|
— Дай по ним огонька.
И он дал выстрелы, но не по домам, а по нашей позиции. Один осколок чуть не
поразил нас троих, стоявших рядом в траншее. Нельзя было высунуться, так как из
всех укрепленных домов открывали шквальный огонь. Подавить его было нечем,
кроме винтовки. Когда стемнело, комполка сказал:
— Никонов, отвечай за оборону, я отдохну немного.
Я хотел перезарядить карабин, а затвор отказал. Подошел к куче винтовок,
оставшихся от раненых. Подобрал одну винтовку и хотел спуститься в дом. В это
время немцы стреляли трассирующими зажигательными пулями по дому, и он
загорелся. Бойцы человек семь выскочили из дома и — бежать.
Сказал об этом комполка. Он поднялся и крикнул: «Стой!», а они бегут. Стал
стрелять по ним, двое повалились. Я сказал ему:
— Хоть всех убей, теперь бесполезно.
Он бросил стрелять. Дом разгорался вовсю.
— Прикройте нас с комиссаром,-сказал комполка. — Мы отойдем.
Пока они отходили, а мы прикрывали, отстреливались, дом так разгорелся, что и в
траншейке стало жарко. Все осветилось кругом. Нам отход был уже невозможен —
рядом укрепленные точки, при таком свете они нас сразу срежут. Я сказал
Поспелове кому:
— Давай пойдем перебежками возле самых домов-точек. Амбразуру проскочишь и
ложись в ямку. Он не успеет выстрелить в тебя. [66]

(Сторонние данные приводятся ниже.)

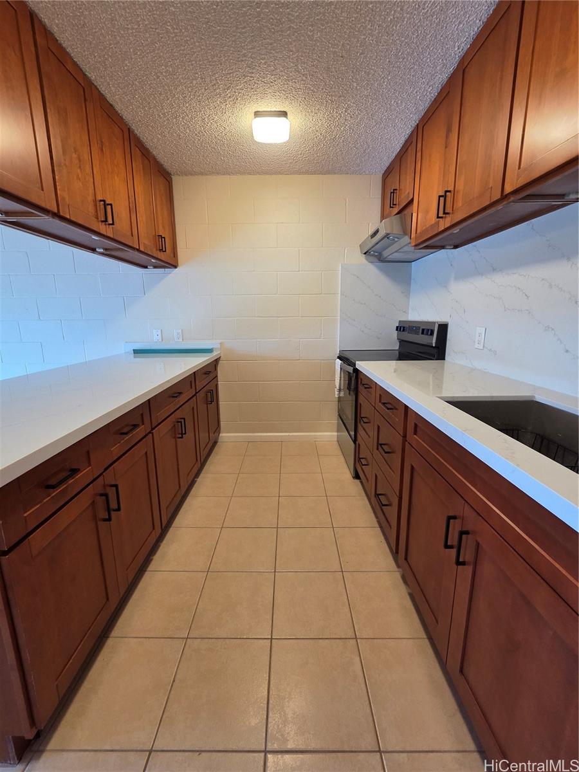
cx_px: 290
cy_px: 386
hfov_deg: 89.9
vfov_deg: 106.2
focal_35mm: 13
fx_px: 290
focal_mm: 2.2
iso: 200
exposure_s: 1/60
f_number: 2.2
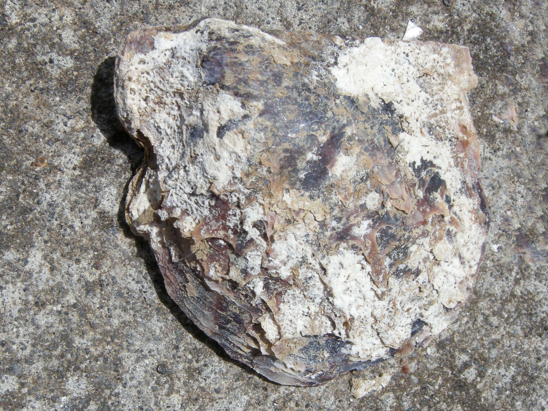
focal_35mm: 35
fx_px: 554
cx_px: 274
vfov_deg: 40.7
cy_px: 206
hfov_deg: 52.6
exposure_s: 1/285
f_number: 6.8
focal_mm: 7.5
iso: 64
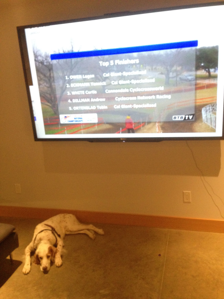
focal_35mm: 33
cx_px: 112
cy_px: 150
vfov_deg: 55.4
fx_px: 285
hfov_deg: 42.9
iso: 400
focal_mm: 4.12
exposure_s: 1/17
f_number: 2.4
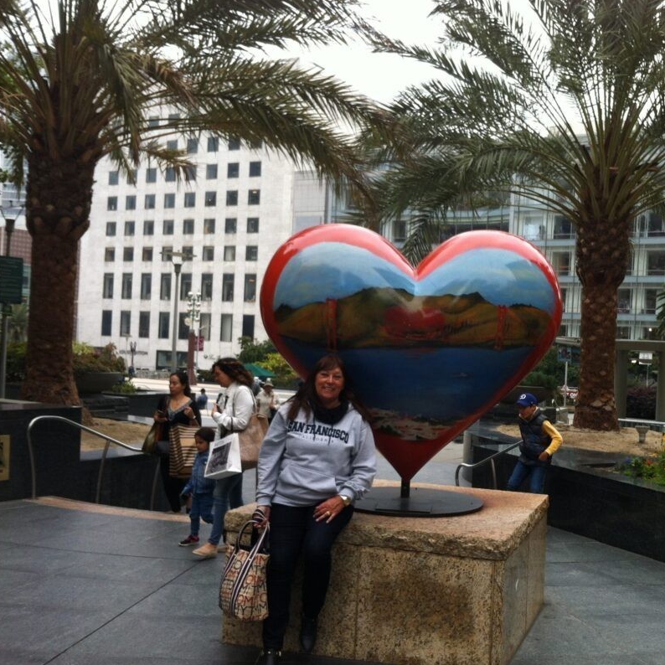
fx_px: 913
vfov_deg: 40.0
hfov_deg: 39.6
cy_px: 335
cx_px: 443
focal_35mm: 42
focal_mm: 3.85
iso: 80
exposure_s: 1/419
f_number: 2.8
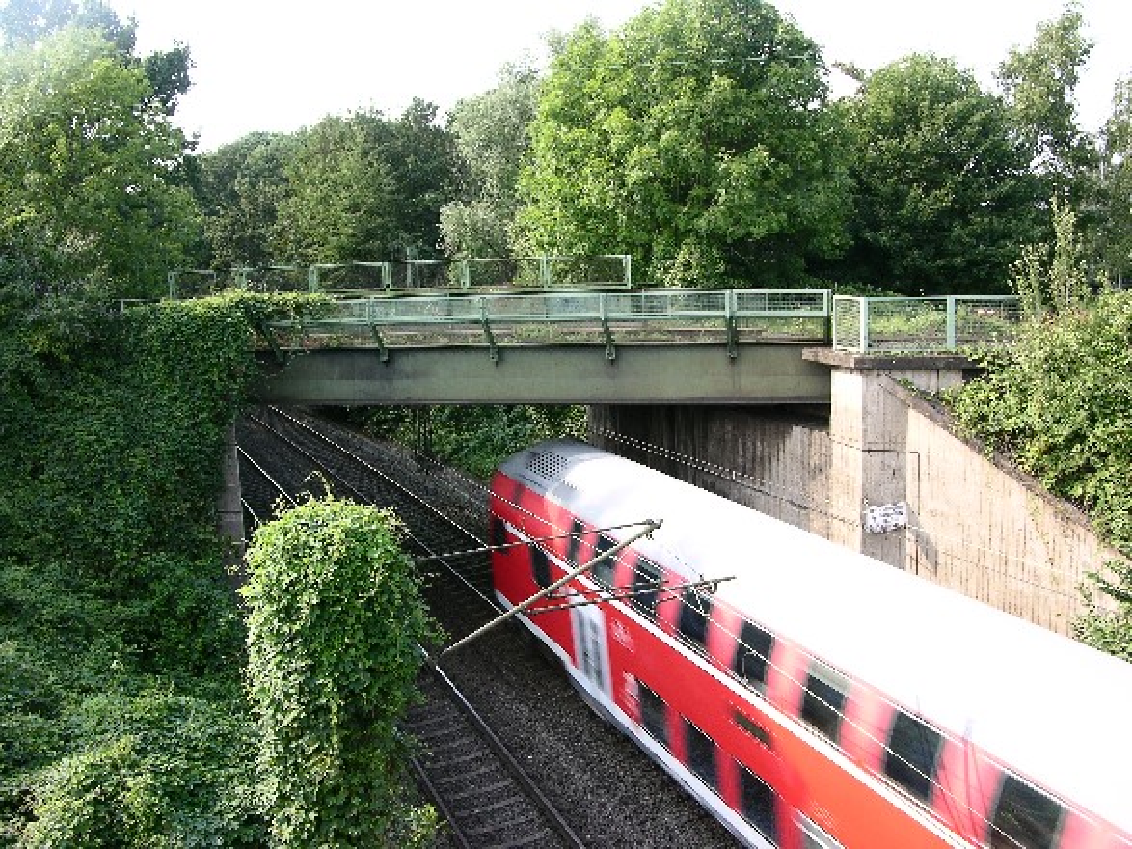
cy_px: 424
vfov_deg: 40.7
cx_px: 566
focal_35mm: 35
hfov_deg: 52.6
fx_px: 1144
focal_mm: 8.9
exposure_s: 1/47.3
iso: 50
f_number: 5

Так и стали перебегать возле самых амбразур. Только перебежишь, он открывает
огонь, но уже бесполезно. Подумал: «Эх, гранаты бы, как бы хорошо забрасывать
ими».
Так мы прошли всю траншею (станцию). В конце мы с трудом вырвались наконец,
повернули влево к своим позициям. Услышали:
— Стой! Кто идет?
— Свои! Где командир у вас?
— Вон там дальше, в землянке.
Пошли в землянку. Наш комполка уже там. Представитель штаба армии стал нас
выгонять. Комполка сказал:
— Это мои, пусть сидят.
В землянке сидели шесть командиров полков, майоров, как я понял. Как я узнал из
их переговоров, фамилии четверых были Красуляк, Никитин, Зверев, Дормидонтов,
фамилии еще двоих я забыл, а представителя штаба армии звали, помнится,
Кравченко. Один из командиров полка задремал, и Кравченко закричал на него:
— Чего спишь?! Застрелю!
Тот сказал:
— Товарищ начальник! Четвертые сутки лежим на снегу и морозе. Не спал. Попал в
тепло, дремлется.
Представитель штаба армии стал у него выяснять, сколько у кого бойцов. У одного
было пять бойцов, у другого шесть, а у нашего командира больше всех — семеро.
Всего осталось 35 человек на переднем крае.
Кравченко приказал — наступать.
Командовать этой группой назначил Красуляка. К рассвету нас осталось, как
говорят, ты да я, да мы с тобой.
После этого получили пополнение и опять наступали с правой стороны шоссейки,
заняли водокачку, но силы наши к концу дня иссякли. Командиры полков Красуляк и
Дормидонтов пошли на исходные позиции. Перешли речку около моста, стали
подниматься на берег, и здесь немцы из пулемета убили Дормидонтова, а Красуляка
легко ранили в руку.
Когда пехотинцы идут в наступление, на них обрушивается весь огонь противника:
автоматный, пулеметный, минометный, артиллерийский и авиация летит по фронту,
бьет из пулемета и бомбит. Поэтому после такого огня мало остается пехотинцев в
живых. А наши минометчики и артиллеристы ведут огонь с тыла, с закрытых позиций.